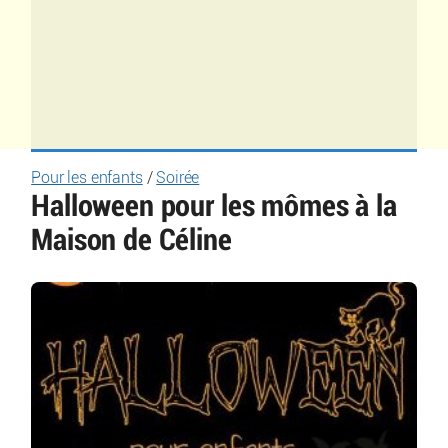
Pour les enfants
/
Soirée
Halloween pour les mômes à la
Maison de Céline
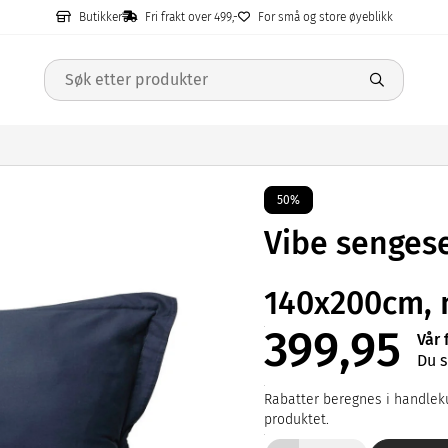
Butikker
Fri frakt over 499,-
For små og store øyeblikk
50%
Vibe sengese
140x200cm, 
399,95
Vår 
Du s
Rabatter beregnes i handleku
produktet.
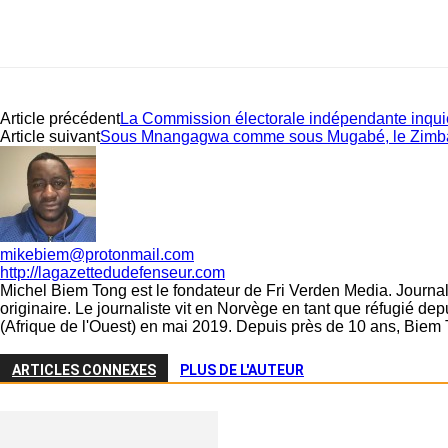
Article précédent
La Commission électorale indépendante inquiè
Article suivant
Sous Mnangagwa comme sous Mugabé, le Zim
mikebiem@protonmail.com
http://lagazettedudefenseur.com
Michel Biem Tong est le fondateur de Fri Verden Media. Journali
originaire. Le journaliste vit en Norvège en tant que réfugié d
(Afrique de l'Ouest) en mai 2019. Depuis près de 10 ans, Biem 
ARTICLES CONNEXES
PLUS DE L'AUTEUR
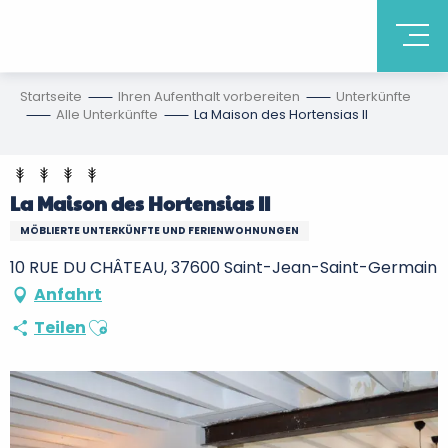
Startseite
Ihren Aufenthalt vorbereiten
Unterkünfte
Alle Unterkünfte
La Maison des Hortensias II
La Maison des Hortensias II
MÖBLIERTE UNTERKÜNFTE UND FERIENWOHNUNGEN
10 RUE DU CHÂTEAU, 37600 Saint-Jean-Saint-Germain
Anfahrt
Ajouter aux favoris
Teilen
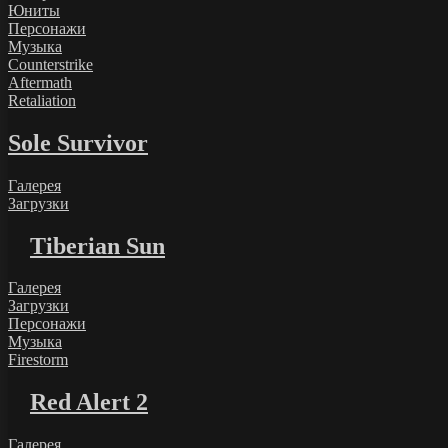
Юниты
Персонажи
Музыка
Counterstrike
Aftermath
Retaliation
Sole Survivor
Галерея
Загрузки
Tiberian Sun
Галерея
Загрузки
Персонажи
Музыка
Firestorm
Red Alert 2
Галерея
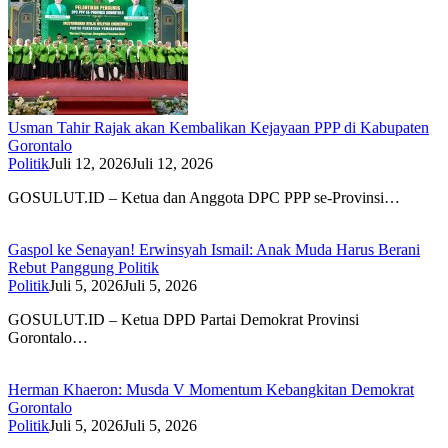
Usman Tahir Rajak akan Kembalikan Kejayaan PPP di Kabupaten
Gorontalo
Politik
Juli 12, 2026
Juli 12, 2026
GOSULUT.ID – Ketua dan Anggota DPC PPP se-Provinsi…
Gaspol ke Senayan! Erwinsyah Ismail: Anak Muda Harus Berani
Rebut Panggung Politik
Politik
Juli 5, 2026
Juli 5, 2026
GOSULUT.ID – Ketua DPD Partai Demokrat Provinsi
Gorontalo…
Herman Khaeron: Musda V Momentum Kebangkitan Demokrat
Gorontalo
Politik
Juli 5, 2026
Juli 5, 2026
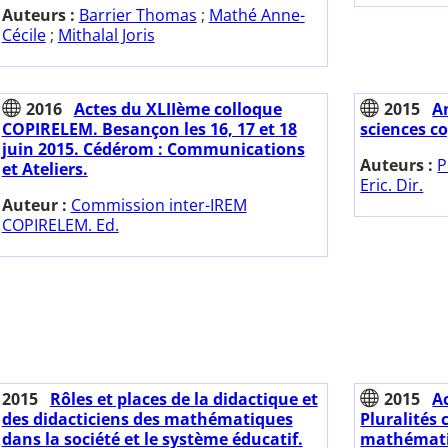
Auteurs :
Barrier Thomas
;
Mathé Anne-
Cécile
;
Mithalal Joris
2016
Actes du XLIIème colloque
2015
A
COPIRELEM. Besançon les 16, 17 et 18
sciences co
juin 2015. Cédérom : Communications
Auteurs :
P
et Ateliers.
Eric. Dir.
Auteur :
Commission inter-IREM
COPIRELEM. Ed.
2015
Rôles et places de la didactique et
2015
A
des didacticiens des mathématiques
Pluralités 
dans la société et le système éducatif.
mathématiq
++++++
Work to complete: Give back exactly the lines above that run from the one with "Fri frakt over" to the one with "(Afrique de l'Ouest)", including both, with the pictures left out.

Task result:
Fri frakt over 499,-
For små og store øyeblikk
50%
Vibe sengese
140x200cm, 
399,95
Vår 
Du s
Rabatter beregnes i handleku
produktet.
Article précédent
La Commission électorale indépendante inquiè
Article suivant
Sous Mnangagwa comme sous Mugabé, le Zim
mikebiem@protonmail.com
http://lagazettedudefenseur.com
Michel Biem Tong est le fondateur de Fri Verden Media. Journali
originaire. Le journaliste vit en Norvège en tant que réfugié d
(Afrique de l'Ouest) en mai 2019. Depuis près de 10 ans, Biem 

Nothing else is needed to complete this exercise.